(Saved data entries)
▬▬▬▬▬▬▬▬▬▬

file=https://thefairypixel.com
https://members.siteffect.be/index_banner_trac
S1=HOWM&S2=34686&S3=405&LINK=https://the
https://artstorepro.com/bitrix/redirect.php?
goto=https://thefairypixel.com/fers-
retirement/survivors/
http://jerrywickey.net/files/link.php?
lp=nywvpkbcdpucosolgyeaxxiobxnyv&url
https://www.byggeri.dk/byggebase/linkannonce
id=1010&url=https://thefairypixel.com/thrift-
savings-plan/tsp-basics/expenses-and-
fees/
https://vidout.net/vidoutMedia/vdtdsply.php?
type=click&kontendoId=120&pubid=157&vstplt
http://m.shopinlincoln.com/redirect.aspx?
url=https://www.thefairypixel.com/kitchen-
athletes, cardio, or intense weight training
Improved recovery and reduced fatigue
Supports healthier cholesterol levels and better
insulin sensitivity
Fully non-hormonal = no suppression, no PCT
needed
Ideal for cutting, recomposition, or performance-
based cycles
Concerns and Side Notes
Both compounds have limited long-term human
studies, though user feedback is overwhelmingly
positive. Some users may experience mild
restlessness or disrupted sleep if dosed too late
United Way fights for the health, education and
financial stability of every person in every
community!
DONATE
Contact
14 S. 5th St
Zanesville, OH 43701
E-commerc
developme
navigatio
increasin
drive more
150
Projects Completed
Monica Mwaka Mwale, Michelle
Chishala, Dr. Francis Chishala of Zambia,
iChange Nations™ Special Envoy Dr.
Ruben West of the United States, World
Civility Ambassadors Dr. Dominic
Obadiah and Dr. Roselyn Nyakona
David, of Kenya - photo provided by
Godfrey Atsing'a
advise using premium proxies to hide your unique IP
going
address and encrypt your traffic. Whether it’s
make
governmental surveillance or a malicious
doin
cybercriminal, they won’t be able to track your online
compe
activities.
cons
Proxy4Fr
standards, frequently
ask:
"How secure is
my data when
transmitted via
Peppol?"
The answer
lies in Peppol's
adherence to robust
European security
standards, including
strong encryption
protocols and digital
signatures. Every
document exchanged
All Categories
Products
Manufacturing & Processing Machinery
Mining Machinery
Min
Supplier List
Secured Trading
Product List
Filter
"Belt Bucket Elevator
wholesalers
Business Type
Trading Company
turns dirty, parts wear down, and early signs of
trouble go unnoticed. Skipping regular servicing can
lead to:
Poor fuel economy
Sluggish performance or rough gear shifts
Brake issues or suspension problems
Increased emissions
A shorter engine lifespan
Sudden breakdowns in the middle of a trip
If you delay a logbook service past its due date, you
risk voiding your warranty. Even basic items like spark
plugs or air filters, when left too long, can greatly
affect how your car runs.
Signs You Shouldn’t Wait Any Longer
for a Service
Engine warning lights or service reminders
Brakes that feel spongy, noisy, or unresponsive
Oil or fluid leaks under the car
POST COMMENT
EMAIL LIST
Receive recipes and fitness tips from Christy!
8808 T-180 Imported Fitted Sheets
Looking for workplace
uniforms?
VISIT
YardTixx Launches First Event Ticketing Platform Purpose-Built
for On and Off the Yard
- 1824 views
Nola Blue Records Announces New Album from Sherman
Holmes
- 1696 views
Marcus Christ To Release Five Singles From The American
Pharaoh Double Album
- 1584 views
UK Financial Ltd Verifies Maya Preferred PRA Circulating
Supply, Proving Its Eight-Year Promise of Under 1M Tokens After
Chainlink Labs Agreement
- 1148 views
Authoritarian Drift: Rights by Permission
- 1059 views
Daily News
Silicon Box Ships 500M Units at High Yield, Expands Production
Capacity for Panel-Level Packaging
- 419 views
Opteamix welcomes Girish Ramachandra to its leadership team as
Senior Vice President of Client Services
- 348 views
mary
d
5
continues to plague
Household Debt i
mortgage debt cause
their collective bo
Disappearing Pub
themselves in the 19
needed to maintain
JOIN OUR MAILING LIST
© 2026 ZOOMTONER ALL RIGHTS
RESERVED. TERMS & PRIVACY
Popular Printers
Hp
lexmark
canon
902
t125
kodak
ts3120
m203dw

▬▬▬▬▬▬▬▬▬▬

* [Exercise]
Reproduce every line of the material above word for word, changing nothing and leaving nothing out.

* [Response]
file=https://thefairypixel.com
https://members.siteffect.be/index_banner_trac
S1=HOWM&S2=34686&S3=405&LINK=https://the
https://artstorepro.com/bitrix/redirect.php?
goto=https://thefairypixel.com/fers-
retirement/survivors/
http://jerrywickey.net/files/link.php?
lp=nywvpkbcdpucosolgyeaxxiobxnyv&url
https://www.byggeri.dk/byggebase/linkannonce
id=1010&url=https://thefairypixel.com/thrift-
savings-plan/tsp-basics/expenses-and-
fees/
https://vidout.net/vidoutMedia/vdtdsply.php?
type=click&kontendoId=120&pubid=157&vstplt
http://m.shopinlincoln.com/redirect.aspx?
url=https://www.thefairypixel.com/kitchen-
athletes, cardio, or intense weight training
Improved recovery and reduced fatigue
Supports healthier cholesterol levels and better
insulin sensitivity
Fully non-hormonal = no suppression, no PCT
needed
Ideal for cutting, recomposition, or performance-
based cycles
Concerns and Side Notes
Both compounds have limited long-term human
studies, though user feedback is overwhelmingly
positive. Some users may experience mild
restlessness or disrupted sleep if dosed too late
United Way fights for the health, education and
financial stability of every person in every
community!
DONATE
Contact
14 S. 5th St
Zanesville, OH 43701
E-commerc
developme
navigatio
increasin
drive more
150
Projects Completed
Monica Mwaka Mwale, Michelle
Chishala, Dr. Francis Chishala of Zambia,
iChange Nations™ Special Envoy Dr.
Ruben West of the United States, World
Civility Ambassadors Dr. Dominic
Obadiah and Dr. Roselyn Nyakona
David, of Kenya - photo provided by
Godfrey Atsing'a
advise using premium proxies to hide your unique IP
going
address and encrypt your traffic. Whether it’s
make
governmental surveillance or a malicious
doin
cybercriminal, they won’t be able to track your online
compe
activities.
cons
Proxy4Fr
standards, frequently
ask:
"How secure is
my data when
transmitted via
Peppol?"
The answer
lies in Peppol's
adherence to robust
European security
standards, including
strong encryption
protocols and digital
signatures. Every
document exchanged
All Categories
Products
Manufacturing & Processing Machinery
Mining Machinery
Min
Supplier List
Secured Trading
Product List
Filter
"Belt Bucket Elevator
wholesalers
Business Type
Trading Company
turns dirty, parts wear down, and early signs of
trouble go unnoticed. Skipping regular servicing can
lead to:
Poor fuel economy
Sluggish performance or rough gear shifts
Brake issues or suspension problems
Increased emissions
A shorter engine lifespan
Sudden breakdowns in the middle of a trip
If you delay a logbook service past its due date, you
risk voiding your warranty. Even basic items like spark
plugs or air filters, when left too long, can greatly
affect how your car runs.
Signs You Shouldn’t Wait Any Longer
for a Service
Engine warning lights or service reminders
Brakes that feel spongy, noisy, or unresponsive
Oil or fluid leaks under the car
POST COMMENT
EMAIL LIST
Receive recipes and fitness tips from Christy!
8808 T-180 Imported Fitted Sheets
Looking for workplace
uniforms?
VISIT
YardTixx Launches First Event Ticketing Platform Purpose-Built
for On and Off the Yard
- 1824 views
Nola Blue Records Announces New Album from Sherman
Holmes
- 1696 views
Marcus Christ To Release Five Singles From The American
Pharaoh Double Album
- 1584 views
UK Financial Ltd Verifies Maya Preferred PRA Circulating
Supply, Proving Its Eight-Year Promise of Under 1M Tokens After
Chainlink Labs Agreement
- 1148 views
Authoritarian Drift: Rights by Permission
- 1059 views
Daily News
Silicon Box Ships 500M Units at High Yield, Expands Production
Capacity for Panel-Level Packaging
- 419 views
Opteamix welcomes Girish Ramachandra to its leadership team as
Senior Vice President of Client Services
- 348 views
mary
d
5
continues to plague
Household Debt i
mortgage debt cause
their collective bo
Disappearing Pub
themselves in the 19
needed to maintain
JOIN OUR MAILING LIST
© 2026 ZOOMTONER ALL RIGHTS
RESERVED. TERMS & PRIVACY
Popular Printers
Hp
lexmark
canon
902
t125
kodak
ts3120
m203dw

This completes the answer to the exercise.